The following report is analysis of data from the NLS database
To begin, I downloaded the appropriate variables from the NLS dataset and loaded the required packages. I also edited variable names to allow for an easier understanding of variables.
## PUBID_1997 SEX RACE VOCATION
## Min. : 1 Min. :1.000 Min. :1.000 Min. :-8.0000
## 1st Qu.:2249 1st Qu.:1.000 1st Qu.:1.000 1st Qu.: 0.0000
## Median :4502 Median :1.000 Median :4.000 Median : 0.0000
## Mean :4504 Mean :1.488 Mean :2.788 Mean : 0.1171
## 3rd Qu.:6758 3rd Qu.:2.000 3rd Qu.:4.000 3rd Qu.: 1.0000
## Max. :9022 Max. :2.000 Max. :4.000 Max. : 1.0000
## NA's :2752
## Loading required package: ggvis
## Loading required package: dplyr
##
## Attaching package: 'dplyr'
##
## The following objects are masked from 'package:stats':
##
## filter, lag
##
## The following objects are masked from 'package:base':
##
## intersect, setdiff, setequal, union
##
## Loading required package: magrittr
## Source: local data frame [8,984 x 4]
##
## PUBID_1997 SEX RACE VOCATION
## 1 1 2 4 0
## 2 2 1 2 1
## 3 3 2 2 NA
## 4 4 2 2 1
## 5 5 1 2 0
## 6 6 2 2 0
## 7 7 1 2 NA
## 8 8 2 4 0
## 9 9 1 4 0
## 10 10 1 4 0
## .. ... ... ... ...
## PUBID_1997 SEX RACE VOCATION
## Min. : 1 Min. :1.000 Min. :1.000 Min. :-8.0000
## 1st Qu.:2249 1st Qu.:1.000 1st Qu.:1.000 1st Qu.: 0.0000
## Median :4502 Median :1.000 Median :4.000 Median : 0.0000
## Mean :4504 Mean :1.488 Mean :2.788 Mean : 0.1171
## 3rd Qu.:6758 3rd Qu.:2.000 3rd Qu.:4.000 3rd Qu.: 1.0000
## Max. :9022 Max. :2.000 Max. :4.000 Max. : 1.0000
## NA's :2752
The variables chosen for a chi-square test were Sex, Race, and Vocational concentration.
Summary of the data show variables that need to be recoded to NA and then eliminate the NA from the dataset.
contingency$VOCATION<-ifelse(contingency$VOCATION <0, NA, contingency$VOCATION)
contingency<- na.omit(contingency)
summary(contingency)
## PUBID_1997 SEX RACE VOCATION
## Min. : 1 Min. :1.000 Min. :1.000 Min. :0.0000
## 1st Qu.:2328 1st Qu.:1.000 1st Qu.:2.000 1st Qu.:0.0000
## Median :4554 Median :1.000 Median :4.000 Median :0.0000
## Mean :4481 Mean :1.499 Mean :2.857 Mean :0.3216
## 3rd Qu.:6577 3rd Qu.:2.000 3rd Qu.:4.000 3rd Qu.:1.0000
## Max. :9021 Max. :2.000 Max. :4.000 Max. :1.0000
Hypothesis (null) There is no relationship in sex, gender, and vocational concentration
Hypothesis (alternative) There is a relationship in sex, gender, and vocational concentration
To test the null hypothesis, I created a contingency table and ran a chi-square test.

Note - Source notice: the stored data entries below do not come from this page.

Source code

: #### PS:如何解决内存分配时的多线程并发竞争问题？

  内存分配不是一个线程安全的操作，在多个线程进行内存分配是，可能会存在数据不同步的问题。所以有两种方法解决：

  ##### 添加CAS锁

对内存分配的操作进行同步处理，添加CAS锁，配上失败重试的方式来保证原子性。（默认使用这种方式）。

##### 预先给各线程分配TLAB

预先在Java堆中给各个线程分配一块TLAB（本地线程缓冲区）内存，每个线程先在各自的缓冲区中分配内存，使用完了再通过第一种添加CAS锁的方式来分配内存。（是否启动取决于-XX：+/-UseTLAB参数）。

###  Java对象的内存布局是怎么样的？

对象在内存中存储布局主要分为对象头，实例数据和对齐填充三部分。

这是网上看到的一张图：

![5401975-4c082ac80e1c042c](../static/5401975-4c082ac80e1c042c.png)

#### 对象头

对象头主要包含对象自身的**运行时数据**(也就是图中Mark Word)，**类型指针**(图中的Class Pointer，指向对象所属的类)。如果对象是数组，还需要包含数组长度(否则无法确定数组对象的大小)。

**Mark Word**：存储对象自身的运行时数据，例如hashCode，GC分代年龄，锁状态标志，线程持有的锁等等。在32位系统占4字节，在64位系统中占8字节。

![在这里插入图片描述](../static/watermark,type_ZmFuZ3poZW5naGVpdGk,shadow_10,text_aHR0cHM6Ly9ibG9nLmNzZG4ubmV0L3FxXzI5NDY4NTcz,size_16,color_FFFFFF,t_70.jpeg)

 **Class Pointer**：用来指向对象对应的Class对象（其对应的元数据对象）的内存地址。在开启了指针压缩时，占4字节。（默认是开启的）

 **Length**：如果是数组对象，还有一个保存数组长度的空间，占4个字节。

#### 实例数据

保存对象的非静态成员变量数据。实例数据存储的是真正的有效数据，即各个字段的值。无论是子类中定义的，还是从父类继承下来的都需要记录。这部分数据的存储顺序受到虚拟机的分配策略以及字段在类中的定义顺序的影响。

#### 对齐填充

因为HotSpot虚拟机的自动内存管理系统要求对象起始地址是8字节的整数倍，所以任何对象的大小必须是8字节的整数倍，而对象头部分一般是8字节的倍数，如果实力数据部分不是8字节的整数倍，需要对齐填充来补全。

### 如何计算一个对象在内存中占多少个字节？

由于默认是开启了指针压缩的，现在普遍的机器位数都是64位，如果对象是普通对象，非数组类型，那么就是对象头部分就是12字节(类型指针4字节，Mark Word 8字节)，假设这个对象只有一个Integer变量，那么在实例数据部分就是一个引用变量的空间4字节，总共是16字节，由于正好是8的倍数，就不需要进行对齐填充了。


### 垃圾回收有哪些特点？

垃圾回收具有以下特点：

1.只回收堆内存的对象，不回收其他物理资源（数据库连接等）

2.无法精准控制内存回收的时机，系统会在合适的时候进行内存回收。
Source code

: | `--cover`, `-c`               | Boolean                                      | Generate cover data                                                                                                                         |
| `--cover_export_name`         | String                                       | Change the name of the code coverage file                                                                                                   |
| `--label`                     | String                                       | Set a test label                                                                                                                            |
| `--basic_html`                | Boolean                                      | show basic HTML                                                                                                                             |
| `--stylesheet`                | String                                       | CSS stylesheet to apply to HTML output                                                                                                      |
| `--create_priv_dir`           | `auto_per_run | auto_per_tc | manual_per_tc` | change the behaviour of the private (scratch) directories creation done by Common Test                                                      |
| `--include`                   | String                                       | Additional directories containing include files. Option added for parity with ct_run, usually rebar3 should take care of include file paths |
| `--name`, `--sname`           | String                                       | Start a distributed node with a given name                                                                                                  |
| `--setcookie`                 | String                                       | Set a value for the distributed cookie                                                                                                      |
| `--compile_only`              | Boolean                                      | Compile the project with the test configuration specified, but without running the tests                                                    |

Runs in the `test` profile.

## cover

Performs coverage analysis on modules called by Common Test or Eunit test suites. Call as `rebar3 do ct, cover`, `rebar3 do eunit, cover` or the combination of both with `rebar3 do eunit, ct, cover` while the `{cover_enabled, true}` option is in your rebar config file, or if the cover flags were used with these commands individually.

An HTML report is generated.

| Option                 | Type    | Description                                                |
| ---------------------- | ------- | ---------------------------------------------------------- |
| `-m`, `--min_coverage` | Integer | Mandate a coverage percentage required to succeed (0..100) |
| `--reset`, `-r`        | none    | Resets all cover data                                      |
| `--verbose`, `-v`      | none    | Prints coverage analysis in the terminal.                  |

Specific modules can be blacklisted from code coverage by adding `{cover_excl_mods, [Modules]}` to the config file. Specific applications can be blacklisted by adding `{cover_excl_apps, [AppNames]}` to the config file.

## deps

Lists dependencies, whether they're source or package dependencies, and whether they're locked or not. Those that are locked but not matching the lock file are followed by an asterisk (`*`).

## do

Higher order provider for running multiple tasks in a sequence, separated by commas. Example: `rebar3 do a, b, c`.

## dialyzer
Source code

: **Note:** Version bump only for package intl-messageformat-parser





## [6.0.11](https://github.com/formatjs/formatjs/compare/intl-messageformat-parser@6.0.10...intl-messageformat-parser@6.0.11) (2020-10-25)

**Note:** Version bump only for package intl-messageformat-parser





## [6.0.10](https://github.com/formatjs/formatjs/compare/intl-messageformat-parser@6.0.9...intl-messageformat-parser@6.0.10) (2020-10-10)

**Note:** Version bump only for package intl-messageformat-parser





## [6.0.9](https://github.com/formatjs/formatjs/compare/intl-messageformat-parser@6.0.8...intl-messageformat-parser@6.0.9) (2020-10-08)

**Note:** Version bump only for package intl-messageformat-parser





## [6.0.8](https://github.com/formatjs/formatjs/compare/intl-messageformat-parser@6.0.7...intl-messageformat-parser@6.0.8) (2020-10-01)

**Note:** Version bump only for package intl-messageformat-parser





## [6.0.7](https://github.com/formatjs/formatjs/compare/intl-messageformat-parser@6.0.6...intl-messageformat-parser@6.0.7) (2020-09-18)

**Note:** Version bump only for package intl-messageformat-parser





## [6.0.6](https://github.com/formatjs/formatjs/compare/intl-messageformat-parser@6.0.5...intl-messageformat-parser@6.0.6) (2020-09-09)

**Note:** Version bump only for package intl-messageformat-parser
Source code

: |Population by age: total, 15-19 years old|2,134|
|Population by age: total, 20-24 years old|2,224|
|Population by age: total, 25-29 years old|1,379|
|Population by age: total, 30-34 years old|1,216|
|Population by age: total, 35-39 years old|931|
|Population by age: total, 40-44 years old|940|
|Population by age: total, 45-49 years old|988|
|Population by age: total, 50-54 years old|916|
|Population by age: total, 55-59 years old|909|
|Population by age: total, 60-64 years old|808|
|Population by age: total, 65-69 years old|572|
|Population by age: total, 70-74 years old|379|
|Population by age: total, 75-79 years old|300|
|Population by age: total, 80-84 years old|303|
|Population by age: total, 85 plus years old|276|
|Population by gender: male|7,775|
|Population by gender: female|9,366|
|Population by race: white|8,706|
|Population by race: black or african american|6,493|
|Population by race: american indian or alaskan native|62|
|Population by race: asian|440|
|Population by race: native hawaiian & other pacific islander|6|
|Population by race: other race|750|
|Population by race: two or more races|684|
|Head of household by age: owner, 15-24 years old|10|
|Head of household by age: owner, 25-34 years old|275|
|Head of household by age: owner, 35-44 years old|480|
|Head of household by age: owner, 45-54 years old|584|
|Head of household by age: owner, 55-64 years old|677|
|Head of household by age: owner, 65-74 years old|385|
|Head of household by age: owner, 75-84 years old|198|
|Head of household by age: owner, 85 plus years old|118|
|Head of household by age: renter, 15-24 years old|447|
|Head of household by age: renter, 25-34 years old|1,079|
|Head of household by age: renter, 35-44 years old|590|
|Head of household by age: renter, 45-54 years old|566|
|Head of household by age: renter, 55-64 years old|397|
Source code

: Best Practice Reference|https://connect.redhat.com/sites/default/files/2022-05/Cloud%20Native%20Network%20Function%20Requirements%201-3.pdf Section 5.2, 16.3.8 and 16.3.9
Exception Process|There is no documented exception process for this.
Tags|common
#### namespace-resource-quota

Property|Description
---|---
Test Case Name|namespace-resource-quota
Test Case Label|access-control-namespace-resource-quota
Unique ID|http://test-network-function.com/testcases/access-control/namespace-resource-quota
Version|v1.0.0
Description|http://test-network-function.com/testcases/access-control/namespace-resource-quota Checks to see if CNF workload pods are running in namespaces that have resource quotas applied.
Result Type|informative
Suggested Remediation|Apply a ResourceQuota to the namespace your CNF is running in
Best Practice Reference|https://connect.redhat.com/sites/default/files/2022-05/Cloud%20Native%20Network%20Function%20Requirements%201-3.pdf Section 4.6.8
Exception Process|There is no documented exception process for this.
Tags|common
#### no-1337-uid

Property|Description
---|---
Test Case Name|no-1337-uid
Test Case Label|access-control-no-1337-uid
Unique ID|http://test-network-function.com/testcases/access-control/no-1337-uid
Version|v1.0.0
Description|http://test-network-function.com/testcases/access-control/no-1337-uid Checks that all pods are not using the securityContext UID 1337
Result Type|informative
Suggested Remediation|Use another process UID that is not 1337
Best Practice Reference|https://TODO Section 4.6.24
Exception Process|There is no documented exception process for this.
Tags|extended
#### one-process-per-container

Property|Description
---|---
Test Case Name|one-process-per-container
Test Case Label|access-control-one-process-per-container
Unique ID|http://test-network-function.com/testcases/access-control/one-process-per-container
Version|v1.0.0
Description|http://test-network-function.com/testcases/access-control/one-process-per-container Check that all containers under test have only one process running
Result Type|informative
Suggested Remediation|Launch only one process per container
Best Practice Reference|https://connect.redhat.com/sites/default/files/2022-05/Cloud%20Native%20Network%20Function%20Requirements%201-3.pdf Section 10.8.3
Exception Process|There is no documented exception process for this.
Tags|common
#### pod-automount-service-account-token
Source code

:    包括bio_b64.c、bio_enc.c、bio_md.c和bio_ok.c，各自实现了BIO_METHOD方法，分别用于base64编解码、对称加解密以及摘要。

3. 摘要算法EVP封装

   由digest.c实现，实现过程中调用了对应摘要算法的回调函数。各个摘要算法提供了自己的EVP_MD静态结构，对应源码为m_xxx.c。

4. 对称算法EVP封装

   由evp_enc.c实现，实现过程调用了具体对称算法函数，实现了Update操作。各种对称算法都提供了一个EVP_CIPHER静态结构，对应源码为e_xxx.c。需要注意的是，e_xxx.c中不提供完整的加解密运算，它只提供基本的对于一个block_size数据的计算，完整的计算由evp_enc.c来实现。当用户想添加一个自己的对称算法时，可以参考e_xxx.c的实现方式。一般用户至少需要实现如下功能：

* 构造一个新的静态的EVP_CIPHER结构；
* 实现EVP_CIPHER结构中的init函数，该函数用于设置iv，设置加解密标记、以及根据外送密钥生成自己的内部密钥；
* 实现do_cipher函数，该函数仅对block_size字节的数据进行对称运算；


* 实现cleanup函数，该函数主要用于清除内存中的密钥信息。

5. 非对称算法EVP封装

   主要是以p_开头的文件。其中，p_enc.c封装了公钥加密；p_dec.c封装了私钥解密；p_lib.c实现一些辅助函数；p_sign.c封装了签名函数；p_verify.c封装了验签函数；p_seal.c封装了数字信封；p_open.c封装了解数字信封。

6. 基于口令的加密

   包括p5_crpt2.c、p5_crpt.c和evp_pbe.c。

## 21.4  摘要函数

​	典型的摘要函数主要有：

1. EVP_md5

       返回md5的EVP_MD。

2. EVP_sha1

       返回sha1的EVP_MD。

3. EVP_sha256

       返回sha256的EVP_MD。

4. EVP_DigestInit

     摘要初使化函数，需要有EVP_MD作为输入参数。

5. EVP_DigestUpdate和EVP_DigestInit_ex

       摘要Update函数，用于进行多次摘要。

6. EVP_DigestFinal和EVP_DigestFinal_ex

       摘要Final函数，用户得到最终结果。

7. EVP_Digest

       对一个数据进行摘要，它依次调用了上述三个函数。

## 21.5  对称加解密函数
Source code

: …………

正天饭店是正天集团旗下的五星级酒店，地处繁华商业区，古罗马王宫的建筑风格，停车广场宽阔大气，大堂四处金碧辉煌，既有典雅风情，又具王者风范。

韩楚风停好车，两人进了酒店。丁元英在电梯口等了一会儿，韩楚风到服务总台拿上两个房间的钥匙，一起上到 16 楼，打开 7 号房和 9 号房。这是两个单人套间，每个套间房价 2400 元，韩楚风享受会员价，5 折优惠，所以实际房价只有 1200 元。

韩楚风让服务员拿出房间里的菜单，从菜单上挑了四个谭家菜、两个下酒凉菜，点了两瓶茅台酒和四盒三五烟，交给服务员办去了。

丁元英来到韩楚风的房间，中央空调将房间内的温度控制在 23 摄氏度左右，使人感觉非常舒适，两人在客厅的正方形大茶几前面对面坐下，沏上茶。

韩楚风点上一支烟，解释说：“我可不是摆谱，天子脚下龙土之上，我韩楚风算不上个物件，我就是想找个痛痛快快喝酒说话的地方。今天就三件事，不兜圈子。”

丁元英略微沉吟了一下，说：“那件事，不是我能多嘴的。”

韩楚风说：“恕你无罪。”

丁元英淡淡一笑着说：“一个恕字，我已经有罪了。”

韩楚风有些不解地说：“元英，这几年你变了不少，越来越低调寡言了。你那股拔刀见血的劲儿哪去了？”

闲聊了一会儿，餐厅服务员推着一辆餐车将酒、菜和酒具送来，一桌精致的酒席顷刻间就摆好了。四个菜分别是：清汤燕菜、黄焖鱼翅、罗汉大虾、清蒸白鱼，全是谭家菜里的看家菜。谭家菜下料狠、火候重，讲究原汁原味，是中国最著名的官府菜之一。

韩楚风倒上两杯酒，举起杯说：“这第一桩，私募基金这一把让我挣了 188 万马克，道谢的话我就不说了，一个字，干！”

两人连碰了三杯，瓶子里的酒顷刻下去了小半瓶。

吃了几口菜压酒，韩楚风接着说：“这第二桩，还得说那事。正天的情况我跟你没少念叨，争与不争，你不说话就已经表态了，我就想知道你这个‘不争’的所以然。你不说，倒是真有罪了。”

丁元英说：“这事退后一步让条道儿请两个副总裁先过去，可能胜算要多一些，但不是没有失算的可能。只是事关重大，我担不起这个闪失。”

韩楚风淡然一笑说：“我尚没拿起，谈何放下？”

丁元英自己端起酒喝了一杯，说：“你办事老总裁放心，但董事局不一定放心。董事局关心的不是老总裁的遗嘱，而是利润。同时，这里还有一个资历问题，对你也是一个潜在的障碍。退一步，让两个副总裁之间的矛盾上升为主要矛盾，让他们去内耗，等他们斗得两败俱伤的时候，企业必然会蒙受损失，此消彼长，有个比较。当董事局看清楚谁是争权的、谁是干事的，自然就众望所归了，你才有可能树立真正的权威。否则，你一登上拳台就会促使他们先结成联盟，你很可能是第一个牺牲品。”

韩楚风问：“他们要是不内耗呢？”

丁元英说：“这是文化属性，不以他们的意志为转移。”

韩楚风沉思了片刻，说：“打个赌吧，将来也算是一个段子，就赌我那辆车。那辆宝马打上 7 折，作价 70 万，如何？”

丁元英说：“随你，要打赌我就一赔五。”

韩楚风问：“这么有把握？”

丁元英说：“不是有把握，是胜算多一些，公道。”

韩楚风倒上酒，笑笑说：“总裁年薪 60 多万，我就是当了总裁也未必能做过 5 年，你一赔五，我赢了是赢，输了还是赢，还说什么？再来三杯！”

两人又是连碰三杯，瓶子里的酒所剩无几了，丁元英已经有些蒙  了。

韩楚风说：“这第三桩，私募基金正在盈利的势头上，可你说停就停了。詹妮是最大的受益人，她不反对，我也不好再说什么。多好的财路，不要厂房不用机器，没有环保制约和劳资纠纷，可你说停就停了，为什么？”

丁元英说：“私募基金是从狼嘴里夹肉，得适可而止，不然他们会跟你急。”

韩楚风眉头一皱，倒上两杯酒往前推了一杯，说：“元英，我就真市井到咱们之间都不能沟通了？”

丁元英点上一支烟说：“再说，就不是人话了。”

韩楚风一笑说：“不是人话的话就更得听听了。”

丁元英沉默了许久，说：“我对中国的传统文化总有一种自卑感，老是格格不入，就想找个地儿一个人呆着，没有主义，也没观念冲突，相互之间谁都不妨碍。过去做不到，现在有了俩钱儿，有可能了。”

SEX_RACE_VOCATION<- xtabs(~contingency$SEX + contingency$RACE + contingency$VOCATION)
ftable(SEX_RACE_VOCATION)
## contingency$VOCATION 0 1
## contingency$SEX contingency$RACE
## 1 1 485 220
## 2 412 193
## 3 13 10
## 4 996 704
## 2 1 543 253
## 2 458 124
## 3 23 2
## 4 1180 442
summary(SEX_RACE_VOCATION)
## Call: xtabs(formula = ~contingency$SEX + contingency$RACE + contingency$VOCATION)
## Number of cases in table: 6058
## Number of factors: 3
## Test for independence of all factors:
## Chisq = 133.05, df = 10, p-value = 1.113e-23
The chi-square test rejects the null hypothesis at the .05 level
From this test statistic, there is a relationship between sex, race, and vocational concentrator.